Я отправил Пеллеаса за едой и питьем для нас, и он исчез за шкурой, скрывающей выход из зала. Я сел в большое кресло Горласа — Утер даже в доме предпочитал походное — ив упор взглянул на короля.
— Мне грустно, Утер, — прямо сказал я. — Зачем ты нарушил слово?
— Когда я что-нибудь обещал? — сердито бросил он. — Не возводи на меня напраслину.
— Тогда скажи, что я не прав. Скажи, что меч у тебя на коленях не для младенца. Скажи, что ты не намерен его убить.
Утер нахмурился и отвел глаза.
— Клянусь Богом, Мерлин, ты несносен.
— Скажи, что я ошибаюсь, и я принесу извинения.
— Мне нечего сказать! Я не обязан держать перед тобой ответ!

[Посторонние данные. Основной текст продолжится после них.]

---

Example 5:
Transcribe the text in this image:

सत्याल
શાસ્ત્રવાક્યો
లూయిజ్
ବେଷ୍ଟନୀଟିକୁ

— Знает ли Игерна, что ты замыслил?
— Чего ты от меня хочешь? — Он вскочил и бросил меч на стол.
— Чтобы ты выполнил обещание, — сказал я. Мне хотелось сказать иначе, но я старался облегчить ему решение.
Однако Верховный король по-прежнему колебался. Как я уже говорил, Утера нелегко было свернуть с намеченного пути. И у него было время укрепиться в задуманном. Он заходил по комнате, бросая на меня сердитые взгляды.
— Я ничего не обещал. Все это были твои выдумки. Я своего согласия не давал.
— Неправда, Утер. Это ты предложил мне забрать ребенка.
— Ладно, я передумал, — прорычал он. — Тебе-то что? Какая твоя корысть?
— Такая: чтобы сын Аврелия, прямой потомок Константина, не умер, еще не живши. Утер, — продолжал я мягко, — он твой племянник. По всем законам земным и небесным убить дитя — величайшее преступление. Оно недостойно тебя, Утер, ведь ты оставил в живых Окту, сына врага. Как же ты убьешь сына своего брата, которого так любил?
Утер оскалился.
— Ты все выворачиваешь наизнанку!
— Я говорю чистую правду. Откажись от этого замысла! Если не ради ребенка, то ради себя. Не рассчитывай войти в Божий покой с таким пятном на душе.